§ **TASK GOAL**: Only certain lines below are wanted: those starting at the line containing "#117, ends: 12:30 -> 12:00" and ending at the line containing "#214, day: Jun 8 -> Jun 7", both included, each retyped exactly.

§ **MATERIAL FOR THIS TASK**:
━━━━━━━━━━━━━━━━

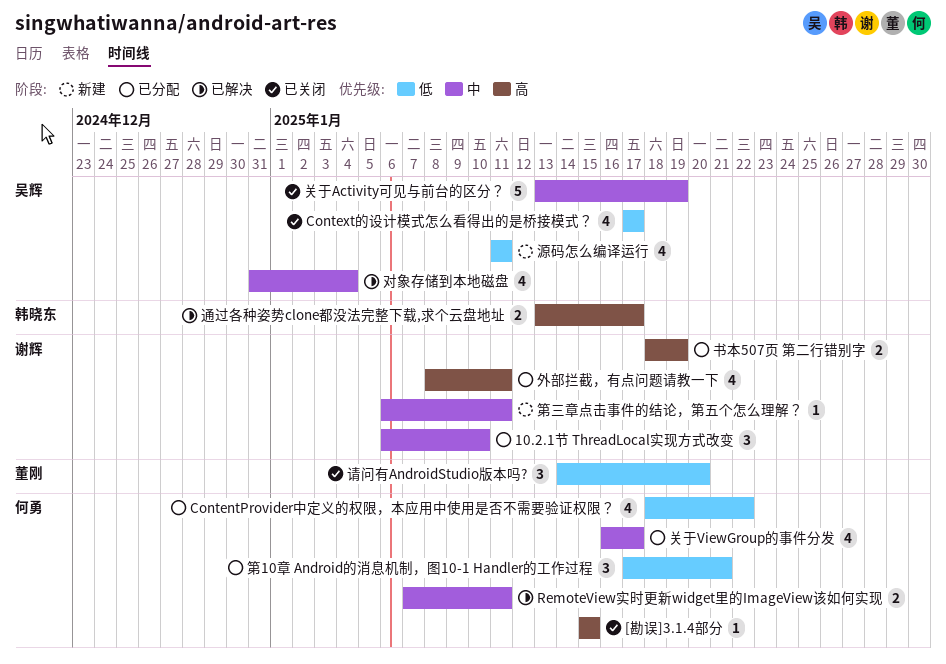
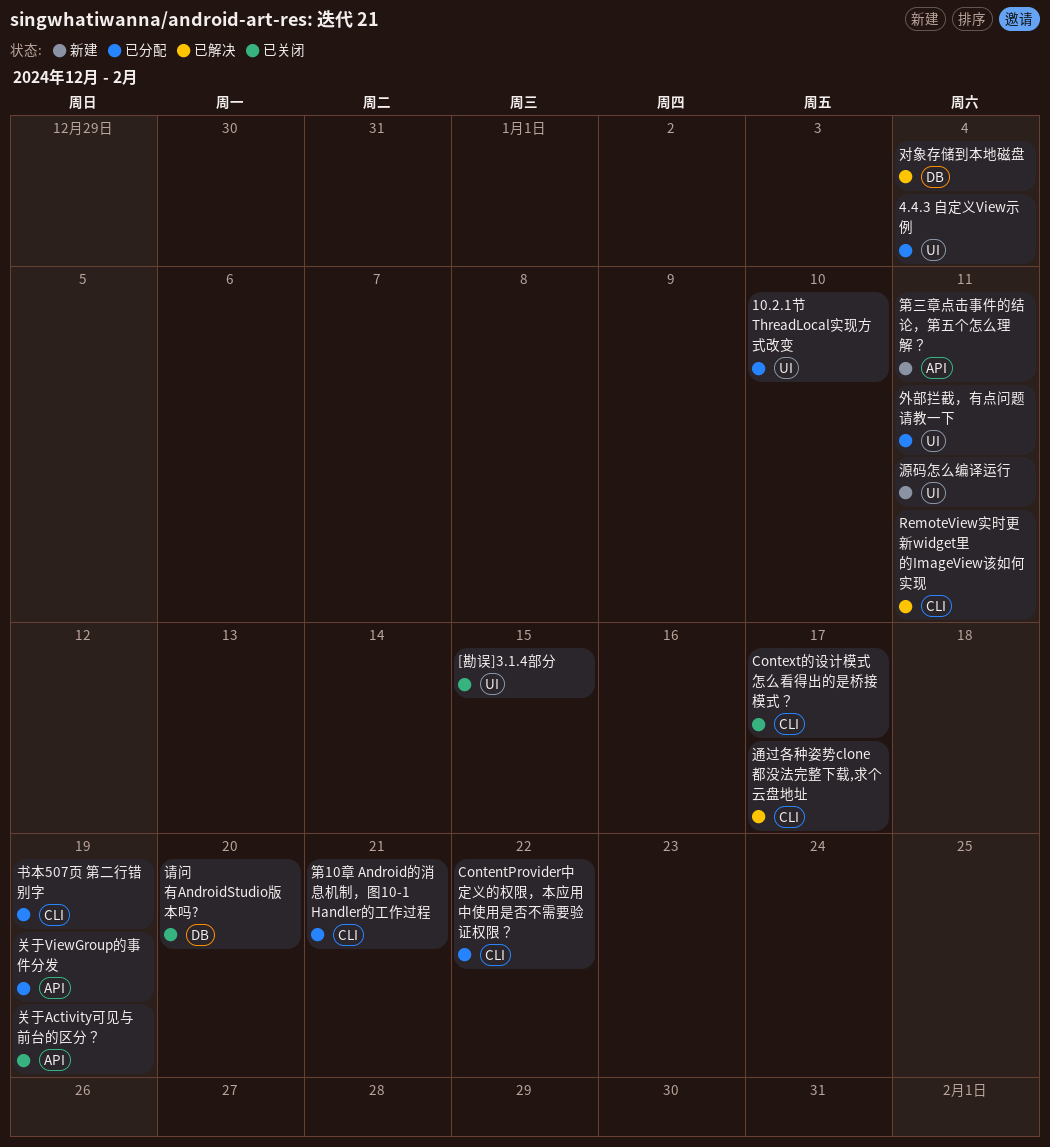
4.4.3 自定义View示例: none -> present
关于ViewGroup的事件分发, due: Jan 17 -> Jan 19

━━━━━━━━━━━━━━━━

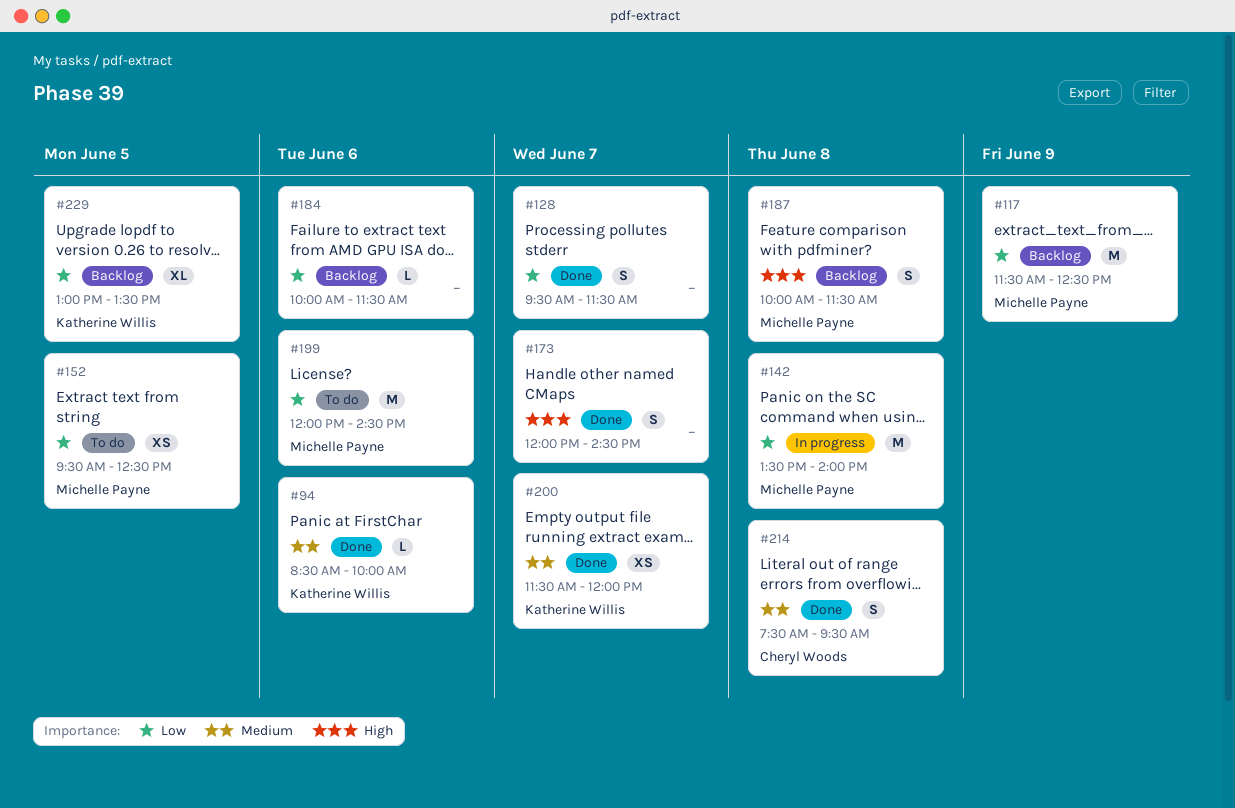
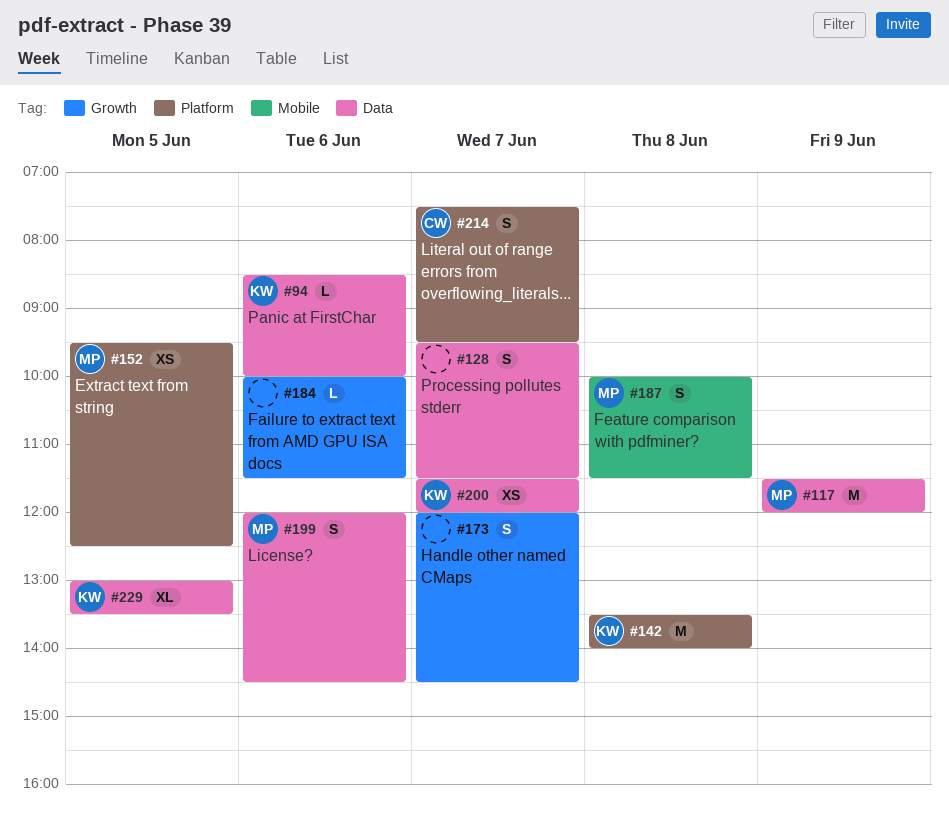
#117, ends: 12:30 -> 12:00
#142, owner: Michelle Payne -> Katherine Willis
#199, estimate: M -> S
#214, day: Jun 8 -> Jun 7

━━━━━━━━━━━━━━━━

§ **ANSWER BELOW**:
#117, ends: 12:30 -> 12:00
#142, owner: Michelle Payne -> Katherine Willis
#199, estimate: M -> S
#214, day: Jun 8 -> Jun 7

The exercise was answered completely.